:: What you need to do ::
Repeat exactly what appears from the opening line of the listing to the line with "right shoulder: (736, 268)", inclusive.

:: Working data ::
◇ ◇ ◇ ◇ ◇ ◇ ◇
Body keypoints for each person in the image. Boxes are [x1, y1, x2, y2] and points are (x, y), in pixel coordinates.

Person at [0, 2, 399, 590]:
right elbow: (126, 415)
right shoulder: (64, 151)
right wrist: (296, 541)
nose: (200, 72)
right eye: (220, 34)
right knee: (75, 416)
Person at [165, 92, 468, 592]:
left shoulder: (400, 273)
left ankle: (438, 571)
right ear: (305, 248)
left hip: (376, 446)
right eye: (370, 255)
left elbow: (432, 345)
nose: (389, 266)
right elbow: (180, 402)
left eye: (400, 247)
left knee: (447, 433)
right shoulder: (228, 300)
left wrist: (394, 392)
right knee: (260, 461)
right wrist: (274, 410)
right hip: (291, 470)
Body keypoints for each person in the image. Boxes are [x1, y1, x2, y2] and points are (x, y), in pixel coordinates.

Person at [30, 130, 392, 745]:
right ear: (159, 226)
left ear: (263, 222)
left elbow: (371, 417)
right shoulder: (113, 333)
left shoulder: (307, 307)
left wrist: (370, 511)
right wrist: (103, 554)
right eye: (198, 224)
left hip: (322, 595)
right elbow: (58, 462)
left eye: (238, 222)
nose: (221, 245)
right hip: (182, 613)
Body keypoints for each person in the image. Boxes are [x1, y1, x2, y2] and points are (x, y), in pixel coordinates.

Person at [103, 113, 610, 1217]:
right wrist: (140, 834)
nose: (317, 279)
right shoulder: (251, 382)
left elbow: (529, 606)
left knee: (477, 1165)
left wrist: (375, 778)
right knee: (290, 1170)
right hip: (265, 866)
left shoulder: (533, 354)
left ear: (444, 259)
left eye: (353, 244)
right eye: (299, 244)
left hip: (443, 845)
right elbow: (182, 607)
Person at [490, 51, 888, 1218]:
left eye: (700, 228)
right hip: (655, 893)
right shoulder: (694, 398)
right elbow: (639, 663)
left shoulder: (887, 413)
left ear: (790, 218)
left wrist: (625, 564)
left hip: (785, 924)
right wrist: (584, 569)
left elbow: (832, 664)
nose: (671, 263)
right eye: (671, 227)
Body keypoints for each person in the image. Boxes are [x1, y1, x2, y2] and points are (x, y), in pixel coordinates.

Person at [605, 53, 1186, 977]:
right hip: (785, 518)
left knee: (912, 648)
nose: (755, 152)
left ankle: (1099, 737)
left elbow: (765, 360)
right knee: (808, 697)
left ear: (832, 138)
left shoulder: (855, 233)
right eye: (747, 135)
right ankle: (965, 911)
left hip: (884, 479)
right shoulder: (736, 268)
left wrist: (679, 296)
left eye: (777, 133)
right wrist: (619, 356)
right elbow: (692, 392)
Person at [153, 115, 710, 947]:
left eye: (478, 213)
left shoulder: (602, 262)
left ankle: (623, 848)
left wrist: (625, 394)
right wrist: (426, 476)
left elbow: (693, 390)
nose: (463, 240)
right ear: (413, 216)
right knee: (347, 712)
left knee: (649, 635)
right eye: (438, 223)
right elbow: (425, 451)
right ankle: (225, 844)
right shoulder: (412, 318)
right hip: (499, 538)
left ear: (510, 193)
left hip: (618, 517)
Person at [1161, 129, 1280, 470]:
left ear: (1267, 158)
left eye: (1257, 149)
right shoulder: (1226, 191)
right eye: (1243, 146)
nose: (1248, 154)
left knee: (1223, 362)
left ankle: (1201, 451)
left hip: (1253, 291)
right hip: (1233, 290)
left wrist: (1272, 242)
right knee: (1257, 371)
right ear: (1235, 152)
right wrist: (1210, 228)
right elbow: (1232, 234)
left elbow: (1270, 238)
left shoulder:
◇ ◇ ◇ ◇ ◇ ◇ ◇
:: Result ::
Body keypoints for each person in the image. Boxes are [x1, y1, x2, y2] and points are (x, y), in pixel coordinates.

Person at [0, 2, 399, 590]:
right elbow: (126, 415)
right shoulder: (64, 151)
right wrist: (296, 541)
nose: (200, 72)
right eye: (220, 34)
right knee: (75, 416)
Person at [165, 92, 468, 592]:
left shoulder: (400, 273)
left ankle: (438, 571)
right ear: (305, 248)
left hip: (376, 446)
right eye: (370, 255)
left elbow: (432, 345)
nose: (389, 266)
right elbow: (180, 402)
left eye: (400, 247)
left knee: (447, 433)
right shoulder: (228, 300)
left wrist: (394, 392)
right knee: (260, 461)
right wrist: (274, 410)
right hip: (291, 470)
Body keypoints for each person in the image. Boxes are [x1, y1, x2, y2] and points are (x, y), in pixel coordinates.

Person at [30, 130, 392, 745]:
right ear: (159, 226)
left ear: (263, 222)
left elbow: (371, 417)
right shoulder: (113, 333)
left shoulder: (307, 307)
left wrist: (370, 511)
right wrist: (103, 554)
right eye: (198, 224)
left hip: (322, 595)
right elbow: (58, 462)
left eye: (238, 222)
nose: (221, 245)
right hip: (182, 613)
Body keypoints for each person in the image. Boxes are [x1, y1, x2, y2] and points are (x, y), in pixel coordinates.

Person at [103, 113, 610, 1217]:
right wrist: (140, 834)
nose: (317, 279)
right shoulder: (251, 382)
left elbow: (529, 606)
left knee: (477, 1165)
left wrist: (375, 778)
right knee: (290, 1170)
right hip: (265, 866)
left shoulder: (533, 354)
left ear: (444, 259)
left eye: (353, 244)
right eye: (299, 244)
left hip: (443, 845)
right elbow: (182, 607)
Person at [490, 51, 888, 1218]:
left eye: (700, 228)
right hip: (655, 893)
right shoulder: (694, 398)
right elbow: (639, 663)
left shoulder: (887, 413)
left ear: (790, 218)
left wrist: (625, 564)
left hip: (785, 924)
right wrist: (584, 569)
left elbow: (832, 664)
nose: (671, 263)
right eye: (671, 227)
Body keypoints for each person in the image. Boxes are [x1, y1, x2, y2] and points are (x, y), in pixel coordinates.

Person at [605, 53, 1186, 977]:
right hip: (785, 518)
left knee: (912, 648)
nose: (755, 152)
left ankle: (1099, 737)
left elbow: (765, 360)
right knee: (808, 697)
left ear: (832, 138)
left shoulder: (855, 233)
right eye: (747, 135)
right ankle: (965, 911)
left hip: (884, 479)
right shoulder: (736, 268)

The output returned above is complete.